Em muitos aspectos, os maneirismos estilísticos da diretora britânica se aproximam daquela identidade impressa em produções como Maria Antonieta (2006) e O Estranho que Nós Amamos (2017), mas reiteradamente somos lembrados que Emerald Fennell não é Sofia Coppola. Infensa à sensatez visual, a cineasta agarra-se a alguns elementos e os utiliza exaustivamente; como exemplo, a aplicação excessiva da cor vermelha para ressaltar a concepção de paixão/violência na trama. Em certa sequência, a transição imagética do vestido vermelho de Margot Robbie para o céu rubro sob o qual cavalga o personagem de Jacob Elordi é de uma artificialidade lastimável. 

Figurinos suntuosos e direção de arte extravagante, belíssimos aos olhos do espectador, pouco contribuem para a ambientação que, entre gótica e glamourosa, mantém a narrativa num limbo visual sem autenticidade. Naquela que talvez seja a adaptação para o cinema menos conhecida do livro, o cineasta Yoshishige Yoshida (Arashi Ga Oka, 1988) transportou a trama para o Japão medieval e deu espetacular demonstração de meticulosidade estética diante das paisagens montanhescas, capturadas pela câmera de modo a mergulhar os personagens na geografia local – característica tão importante na obra de Brontë. Na versão atual, nem o Morro nem os Ventos Uivantes parecem ser relevantes para a proposta libidinosa que, na teoria, carrega o filme nas costas. 

Porque, na prática, a lascívia dos personagens deste O Morro dos Ventos Uivantes é exibida de modo tímido, quase conservador, pela lente de Fennell.
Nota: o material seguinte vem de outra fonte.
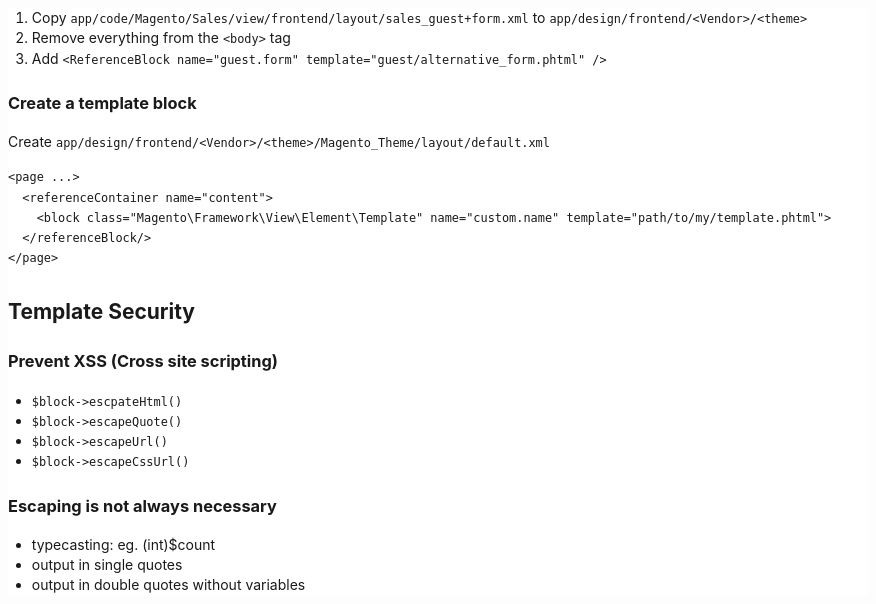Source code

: 1. Copy `app/code/Magento/Sales/view/frontend/layout/sales_guest+form.xml` to `app/design/frontend/<Vendor>/<theme>`
2. Remove everything from the `<body>` tag
3. Add `<ReferenceBlock name="guest.form" template="guest/alternative_form.phtml" />`

### Create a template block

Create `app/design/frontend/<Vendor>/<theme>/Magento_Theme/layout/default.xml`

    <page ...>
      <referenceContainer name="content">
        <block class="Magento\Framework\View\Element\Template" name="custom.name" template="path/to/my/template.phtml">
      </referenceBlock/>
    </page>

## Template Security

### Prevent XSS (Cross site scripting)

* `$block->escpateHtml()`
* `$block->escapeQuote()`
* `$block->escapeUrl()`
* `$block->escapeCssUrl()`

### Escaping is not always necessary

* typecasting: eg. (int)$count
* output in single quotes
* output in double quotes without variables
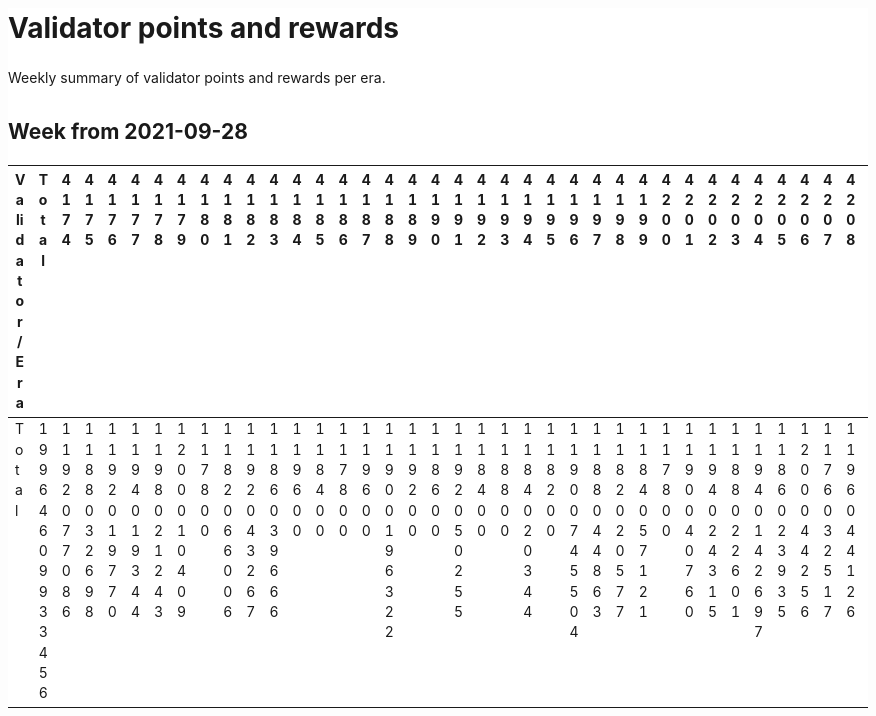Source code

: # Validator points and rewards

Weekly summary of validator points and rewards per era.

## Week from 2021-09-28

| Validator / Era | Total | 4174 | 4175 | 4176 | 4177 | 4178 | 4179 | 4180 | 4181 | 4182 | 4183 | 4184 | 4185 | 4186 | 4187 | 4188 | 4189 | 4190 | 4191 | 4192 | 4193 | 4194 | 4195 | 4196 | 4197 | 4198 | 4199 | 4200 | 4201 | 4202 | 4203 | 4204 | 4205 | 4206 | 4207 | 4208 | 4209 | 4210 | 4211 | 4212 | 4213 | 4214 | 4215 | 4216 | 4217 | 4218 | 4219 | 4220 | 4221 | 4222 | 4223 | 4224 | 4225 | 4226 | 4227 | 4228 | 4229 | 4230 | 4231 | 4232 | 4233 | 4234 | 4235 | 4236 | 4237 | 4238 | 4239 | 4240 | 4241 | 4242 | 4243 | 4244 | 4245 | 4246 | 4247 | 4248 | 4249 | 4250 | 4251 | 4252 | 4253 | 4254 | 4255 | 4256 | 4257 | 4258 | 4259 | 4260 | 4261 | 4262 | 4263 | 4264 | 4265 | 4266 | 4267 | 4268 | 4269 | 4270 | 4271 | 4272 | 4273 | 4274 | 4275 | 4276 | 4277 | 4278 | 4279 | 4280 | 4281 | 4282 | 4283 | 4284 | 4285 | 4286 | 4287 | 4288 | 4289 | 4290 | 4291 | 4292 | 4293 | 4294 | 4295 | 4296 | 4297 | 4298 | 4299 | 4300 | 4301 | 4302 | 4303 | 4304 | 4305 | 4306 | 4307 | 4308 | 4309 | 4310 | 4311 | 4312 | 4313 | 4314 | 4315 | 4316 | 4317 | 4318 | 4319 | 4320 | 4321 | 4322 | 4323 | 4324 | 4325 | 4326 | 4327 | 4328 | 4329 | 4330 | 4331 | 4332 | 4333 | 4334 | 4335 | 4336 | 4337 | 4338 | 4339 | 4340 | 4341 |
|---|---|---|---|---|---|---|---|---|---|---|---|---|---|---|---|---|---|---|---|---|---|---|---|---|---|---|---|---|---|---|---|---|---|---|---|---|---|---|---|---|---|---|---|---|---|---|---|---|---|---|---|---|---|---|---|---|---|---|---|---|---|---|---|---|---|---|---|---|---|---|---|---|---|---|---|---|---|---|---|---|---|---|---|---|---|---|---|---|---|---|---|---|---|---|---|---|---|---|---|---|---|---|---|---|---|---|---|---|---|---|---|---|---|---|---|---|---|---|---|---|---|---|---|---|---|---|---|---|---|---|---|---|---|---|---|---|---|---|---|---|---|---|---|---|---|---|---|---|---|---|---|---|---|---|---|---|---|---|---|---|---|---|---|---|---|---|---|---|---|
| Total | 1996460<br/>9933456 | 11920<br>77086 | 11880<br>32698 | 11920<br>19770 | 11940<br>19344 | 11980<br>21243 | 12000<br>10409 | 11780<br>0 | 11820<br>66006 | 11920<br>43267 | 11860<br>39666 | 11960<br>0 | 11840<br>0 | 11780<br>0 | 11960<br>0 | 11900<br>196322 | 11920<br>0 | 11860<br>0 | 11920<br>50255 | 11840<br>0 | 11880<br>0 | 11840<br>20344 | 11820<br>0 | 11900<br>745504 | 11880<br>44863 | 11820<br>20577 | 11840<br>57121 | 11780<br>0 | 11900<br>40760 | 11940<br>24315 | 11880<br>22601 | 11940<br>142697 | 11860<br>23935 | 12000<br>44256 | 11760<br>32517 | 11960<br>44126 | 11900<br>25841 | 11840<br>0 | 11960<br>0 | 11940<br>66414 | 11920<br>40562 | 11920<br>0 | 11880<br>0 | 11940<br>145110 | 11960<br>0 | 11880<br>19732 | 11840<br>17413 | 11780<br>18622 | 11860<br>41216 | 11820<br>299319 | 11940<br>46632 | 11900<br>56379 | 11700<br>67186 | 11920<br>22452 | 11900<br>23312 | 11840<br>28999 | 11860<br>47369 | 11960<br>34255 | 11920<br>0 | 11960<br>46343 | 11760<br>62546 | 11920<br>21862 | 11880<br>24529 | 11920<br>0 | 11820<br>15571 | 11840<br>0 | 11880<br>7502 | 11800<br>0 | 11860<br>0 | 11740<br>0 | 11860<br>0 | 11820<br>202863 | 11840<br>62029 | 11660<br>23622 | 11800<br>54009 | 11880<br>22423 | 11720<br>20300 | 11880<br>20993 | 11860<br>361016 | 11860<br>468180 | 11900<br>1368604 | 11920<br>1137123 | 11980<br>47676 | 11760<br>21349 | 11960<br>19755 | 11940<br>25321 | 11960<br>94202 | 11920<br>118023 | 11920<br>20379 | 11900<br>0 | 11800<br>974 | 11900<br>10630 | 11920<br>5281 | 11960<br>8748 | 11960<br>0 | 11680<br>63160 | 11940<br>151952 | 11880<br>21878 | 11720<br>26889 | 11960<br>24014 | 11980<br>25418 | 11860<br>53990 | 11900<br>34792 | 11840<br>51615 | 11840<br>25753 | 11900<br>0 | 11960<br>0 | 11820<br>76037 | 11920<br>0 | 11880<br>76345 | 11940<br>0 | 11900<br>203725 | 11900<br>0 | 11920<br>0 | 11860<br>8068 | 11980<br>3203 | 11920<br>0 | 11900<br>0 | 11940<br>0 | 11940<br>114486 | 11960<br>0 | 11900<br>294098 | 11960<br>5557 | 11880<br>51663 | 11960<br>22826 | 11880<br>49766 | 11940<br>56701 | 11960<br>0 | 11840<br>52217 | 11900<br>0 | 11980<br>55675 | 11820<br>23620 | 11720<br>0 | 11940<br>49967 | 11960<br>24163 | 11880<br>2937 | 11900<br>0 | 11920<br>0 | 11900<br>100524 | 11860<br>28579 | 11820<br>0 | 11920<br>147601 | 11800<br>0 | 11860<br>0 | 11940<br>147037 | 11880<br>18648 | 11840<br>0 | 11860<br>184991 | 11920<br>0 | 11880<br>53173 | 11920<br>0 | 11920<br>26000 | 11920<br>23294 | 11920<br>77193 | 11860<br>21992 | 11720<br>0 | 11880<br>0 | 11960<br>0 | 11820<br>0 | 11900<br>210334 | 11880<br>0 | 11900<br>0 | 11960<br>0 | 11920<br>0 | 11960<br>17499 | 11780<br>8561 | 11960<br>9805 | 11780<br>0 | 11800<br>75362 |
Numa evidente estratégia para suavizar a sexualidade presente no longa, a diretora resolve a explosão carnal de Heathcliff e Cathy numa única compilação de cenas sobrepostas, representando a repetição das transas do casal de maneira decepcionante e anticlimática. Para atrair para si o status de obra pop, o filme se vale das músicas da cantora Charli XCX, introduzidas sem qualquer organicidade ao enredo; certas cenas se assemelham a arremedos de videoclipes, recortes prontos para serem compartilhados nas redes sociais. 

Por fim, parece-me custoso entender a lógica por trás da decisão de escalar um ator branco no papel de Heathcliff e, em contrapartida, escalar Shazad Latif – britânico com ascendência paquistanesa – para interpretar Edgar, personagem-obstáculo à consolidação do amor entre o casal principal. De qualquer forma, o elenco faz o possível para entregar-se às emoções exigidas pela história. A performance de Margot Robbie se destaca das demais e menciono também o talento da estreante Charlotte Mellington e de Owen Cooper (reconhecido e bastante premiado pela série Adolescência), que interpretam o casal na época da infância.